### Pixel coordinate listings
━━━━━━━━━━━━━━━━
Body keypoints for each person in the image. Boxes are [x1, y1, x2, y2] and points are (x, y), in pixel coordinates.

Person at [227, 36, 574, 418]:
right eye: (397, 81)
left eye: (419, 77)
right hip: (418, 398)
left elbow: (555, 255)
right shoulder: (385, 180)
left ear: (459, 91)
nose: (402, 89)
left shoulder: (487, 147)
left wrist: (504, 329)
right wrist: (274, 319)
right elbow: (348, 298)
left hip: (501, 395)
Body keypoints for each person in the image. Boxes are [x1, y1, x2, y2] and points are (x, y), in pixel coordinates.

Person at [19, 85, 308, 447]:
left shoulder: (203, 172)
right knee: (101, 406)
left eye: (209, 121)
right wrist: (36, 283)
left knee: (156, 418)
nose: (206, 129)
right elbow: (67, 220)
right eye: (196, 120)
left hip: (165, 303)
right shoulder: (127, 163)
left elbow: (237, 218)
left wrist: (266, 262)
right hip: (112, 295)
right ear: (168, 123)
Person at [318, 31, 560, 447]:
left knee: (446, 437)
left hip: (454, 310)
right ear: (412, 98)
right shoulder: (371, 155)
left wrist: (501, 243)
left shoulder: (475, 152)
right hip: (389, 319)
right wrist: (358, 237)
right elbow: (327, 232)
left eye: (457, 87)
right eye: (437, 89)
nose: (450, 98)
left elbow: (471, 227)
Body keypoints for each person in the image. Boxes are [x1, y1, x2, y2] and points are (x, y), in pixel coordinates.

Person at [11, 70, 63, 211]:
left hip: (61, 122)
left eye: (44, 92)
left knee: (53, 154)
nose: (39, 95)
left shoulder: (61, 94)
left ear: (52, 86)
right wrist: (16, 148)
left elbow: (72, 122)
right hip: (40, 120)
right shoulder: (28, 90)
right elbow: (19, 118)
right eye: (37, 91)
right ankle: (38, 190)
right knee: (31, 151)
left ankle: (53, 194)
━━━━━━━━━━━━━━━━
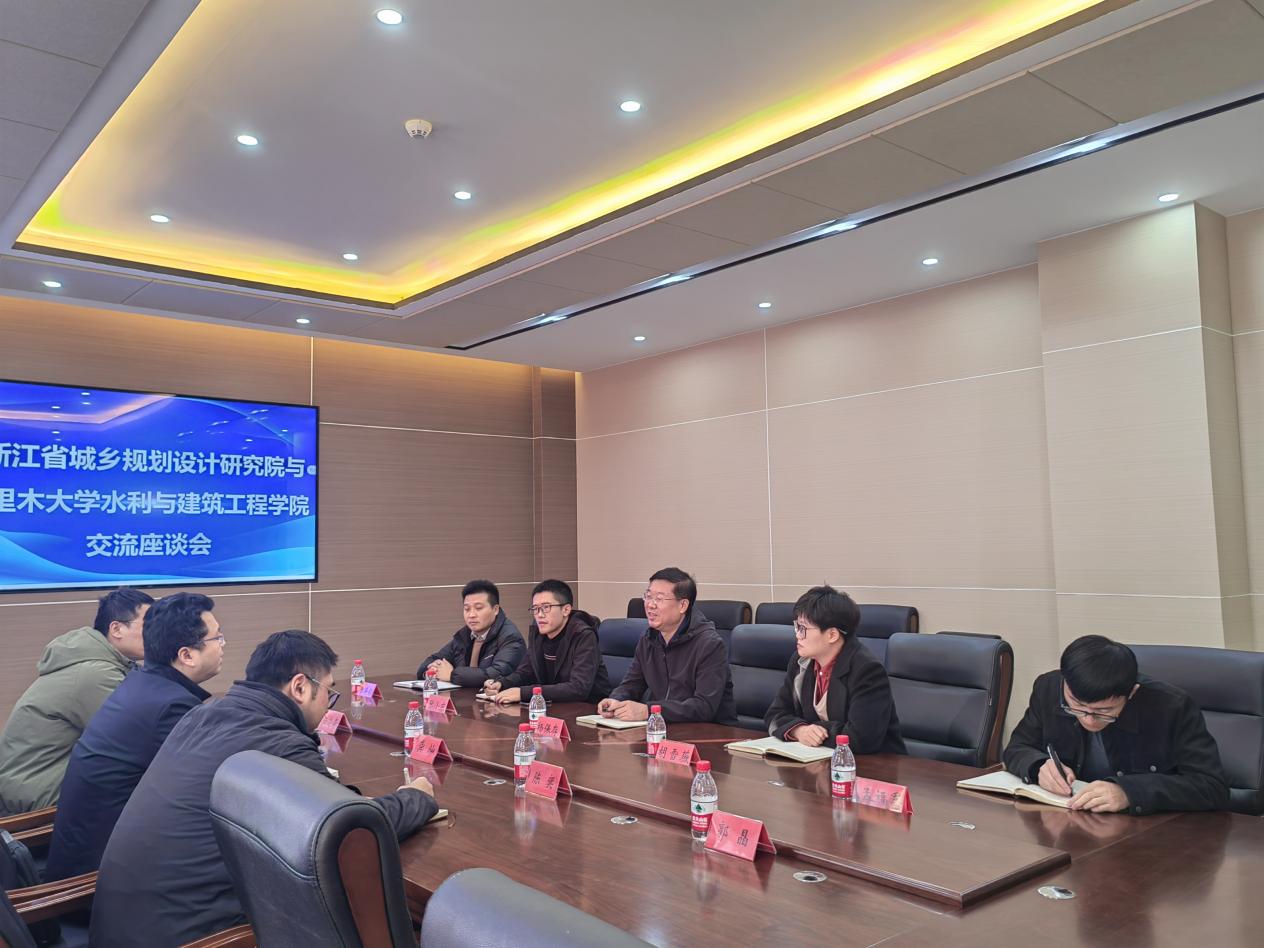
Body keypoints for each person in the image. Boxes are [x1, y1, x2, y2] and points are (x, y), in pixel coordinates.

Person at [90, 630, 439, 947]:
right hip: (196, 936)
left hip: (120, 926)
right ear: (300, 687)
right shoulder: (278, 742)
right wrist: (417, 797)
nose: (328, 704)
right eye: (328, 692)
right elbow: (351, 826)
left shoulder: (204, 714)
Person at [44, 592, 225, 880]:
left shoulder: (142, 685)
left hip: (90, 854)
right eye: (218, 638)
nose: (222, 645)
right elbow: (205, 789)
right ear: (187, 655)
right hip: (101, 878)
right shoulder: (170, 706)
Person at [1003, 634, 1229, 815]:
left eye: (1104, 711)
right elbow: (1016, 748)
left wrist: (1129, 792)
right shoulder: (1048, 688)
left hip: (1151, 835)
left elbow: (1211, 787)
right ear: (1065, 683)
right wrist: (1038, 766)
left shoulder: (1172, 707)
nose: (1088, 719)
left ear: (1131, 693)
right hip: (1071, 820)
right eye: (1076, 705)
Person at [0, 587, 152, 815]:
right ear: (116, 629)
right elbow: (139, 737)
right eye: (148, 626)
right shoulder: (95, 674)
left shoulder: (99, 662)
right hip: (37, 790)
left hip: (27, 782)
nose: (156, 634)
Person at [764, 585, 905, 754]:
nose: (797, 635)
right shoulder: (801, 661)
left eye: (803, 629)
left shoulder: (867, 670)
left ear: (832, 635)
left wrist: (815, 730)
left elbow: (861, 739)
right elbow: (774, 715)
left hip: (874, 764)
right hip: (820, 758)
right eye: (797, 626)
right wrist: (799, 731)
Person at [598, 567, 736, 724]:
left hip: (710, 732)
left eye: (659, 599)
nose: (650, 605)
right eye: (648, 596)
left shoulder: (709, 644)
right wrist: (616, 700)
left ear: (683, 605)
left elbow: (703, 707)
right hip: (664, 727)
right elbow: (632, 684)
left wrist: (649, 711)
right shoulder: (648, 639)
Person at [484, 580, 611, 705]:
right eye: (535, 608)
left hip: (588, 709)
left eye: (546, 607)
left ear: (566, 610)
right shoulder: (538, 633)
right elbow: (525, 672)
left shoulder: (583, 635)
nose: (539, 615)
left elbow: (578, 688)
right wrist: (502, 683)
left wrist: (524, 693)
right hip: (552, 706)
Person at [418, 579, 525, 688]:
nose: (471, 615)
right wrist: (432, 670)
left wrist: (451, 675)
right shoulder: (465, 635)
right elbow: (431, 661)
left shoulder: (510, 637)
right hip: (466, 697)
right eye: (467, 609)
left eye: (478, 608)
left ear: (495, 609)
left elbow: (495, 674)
━━━━━━━━━━━━━━━━
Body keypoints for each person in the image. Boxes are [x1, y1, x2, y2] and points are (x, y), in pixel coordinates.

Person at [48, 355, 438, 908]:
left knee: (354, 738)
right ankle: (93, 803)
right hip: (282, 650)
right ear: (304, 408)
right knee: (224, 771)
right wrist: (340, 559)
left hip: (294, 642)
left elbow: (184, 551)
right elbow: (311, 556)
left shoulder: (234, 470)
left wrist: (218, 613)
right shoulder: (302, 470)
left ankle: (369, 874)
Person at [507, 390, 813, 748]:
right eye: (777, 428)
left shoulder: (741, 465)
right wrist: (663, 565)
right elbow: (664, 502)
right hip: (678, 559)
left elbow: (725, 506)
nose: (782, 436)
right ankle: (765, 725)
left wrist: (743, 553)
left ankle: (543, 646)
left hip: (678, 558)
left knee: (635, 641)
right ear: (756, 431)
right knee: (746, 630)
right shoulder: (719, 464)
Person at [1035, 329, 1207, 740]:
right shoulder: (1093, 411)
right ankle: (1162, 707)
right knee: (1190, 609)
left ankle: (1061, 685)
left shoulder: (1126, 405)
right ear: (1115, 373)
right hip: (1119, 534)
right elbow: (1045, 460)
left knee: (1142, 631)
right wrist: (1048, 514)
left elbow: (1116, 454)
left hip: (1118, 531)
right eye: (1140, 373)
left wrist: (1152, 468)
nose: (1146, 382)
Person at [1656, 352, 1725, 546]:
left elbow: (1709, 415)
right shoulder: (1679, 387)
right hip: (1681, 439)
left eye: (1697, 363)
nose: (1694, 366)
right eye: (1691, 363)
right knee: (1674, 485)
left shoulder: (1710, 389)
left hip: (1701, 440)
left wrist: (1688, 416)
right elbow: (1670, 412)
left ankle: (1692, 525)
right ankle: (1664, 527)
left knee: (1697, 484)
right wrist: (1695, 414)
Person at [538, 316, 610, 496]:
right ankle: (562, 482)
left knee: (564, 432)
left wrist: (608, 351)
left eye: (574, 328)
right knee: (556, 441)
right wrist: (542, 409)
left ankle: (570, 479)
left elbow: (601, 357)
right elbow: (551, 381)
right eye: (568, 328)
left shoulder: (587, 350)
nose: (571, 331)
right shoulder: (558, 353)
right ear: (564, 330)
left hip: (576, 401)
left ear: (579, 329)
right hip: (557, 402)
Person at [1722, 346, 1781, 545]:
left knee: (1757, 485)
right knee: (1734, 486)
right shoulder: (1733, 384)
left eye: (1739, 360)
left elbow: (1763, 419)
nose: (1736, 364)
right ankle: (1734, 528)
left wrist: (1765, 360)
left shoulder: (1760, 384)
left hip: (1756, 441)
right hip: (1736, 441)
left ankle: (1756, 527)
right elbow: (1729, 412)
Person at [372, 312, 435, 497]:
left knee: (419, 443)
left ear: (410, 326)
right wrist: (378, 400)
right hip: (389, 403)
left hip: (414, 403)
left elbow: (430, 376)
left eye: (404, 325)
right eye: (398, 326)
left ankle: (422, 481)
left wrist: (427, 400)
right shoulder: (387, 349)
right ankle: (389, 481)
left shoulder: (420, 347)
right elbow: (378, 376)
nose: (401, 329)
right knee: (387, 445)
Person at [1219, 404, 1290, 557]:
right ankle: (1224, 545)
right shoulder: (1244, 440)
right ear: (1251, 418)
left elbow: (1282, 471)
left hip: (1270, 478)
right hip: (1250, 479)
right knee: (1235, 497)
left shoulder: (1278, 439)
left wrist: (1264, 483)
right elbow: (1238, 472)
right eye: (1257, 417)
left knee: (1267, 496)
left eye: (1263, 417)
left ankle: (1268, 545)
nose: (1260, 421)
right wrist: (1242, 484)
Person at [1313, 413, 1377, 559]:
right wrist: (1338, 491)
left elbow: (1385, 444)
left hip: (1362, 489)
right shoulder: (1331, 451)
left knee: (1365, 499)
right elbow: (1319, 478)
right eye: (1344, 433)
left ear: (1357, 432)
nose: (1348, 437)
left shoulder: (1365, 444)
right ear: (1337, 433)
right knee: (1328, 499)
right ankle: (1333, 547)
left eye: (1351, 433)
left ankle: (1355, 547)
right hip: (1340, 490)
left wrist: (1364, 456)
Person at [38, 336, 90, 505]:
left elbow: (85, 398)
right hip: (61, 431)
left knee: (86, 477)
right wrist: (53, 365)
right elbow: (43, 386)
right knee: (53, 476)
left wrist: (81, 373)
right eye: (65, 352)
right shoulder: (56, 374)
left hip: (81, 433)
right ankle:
━━━━━━━━━━━━━━━━
The lines above, starting at the one with "nose: (1146, 382)" and ending at the one with "left elbow: (601, 357)", are the only ones to return, exactly as written.

### Reply to the task
nose: (1146, 382)
Person at [1656, 352, 1725, 546]:
left elbow: (1709, 415)
right shoulder: (1679, 387)
right hip: (1681, 439)
left eye: (1697, 363)
nose: (1694, 366)
right eye: (1691, 363)
right knee: (1674, 485)
left shoulder: (1710, 389)
left hip: (1701, 440)
left wrist: (1688, 416)
right elbow: (1670, 412)
left ankle: (1692, 525)
right ankle: (1664, 527)
left knee: (1697, 484)
right wrist: (1695, 414)
Person at [538, 316, 610, 496]:
right ankle: (562, 482)
left knee: (564, 432)
left wrist: (608, 351)
left eye: (574, 328)
right knee: (556, 441)
right wrist: (542, 409)
left ankle: (570, 479)
left elbow: (601, 357)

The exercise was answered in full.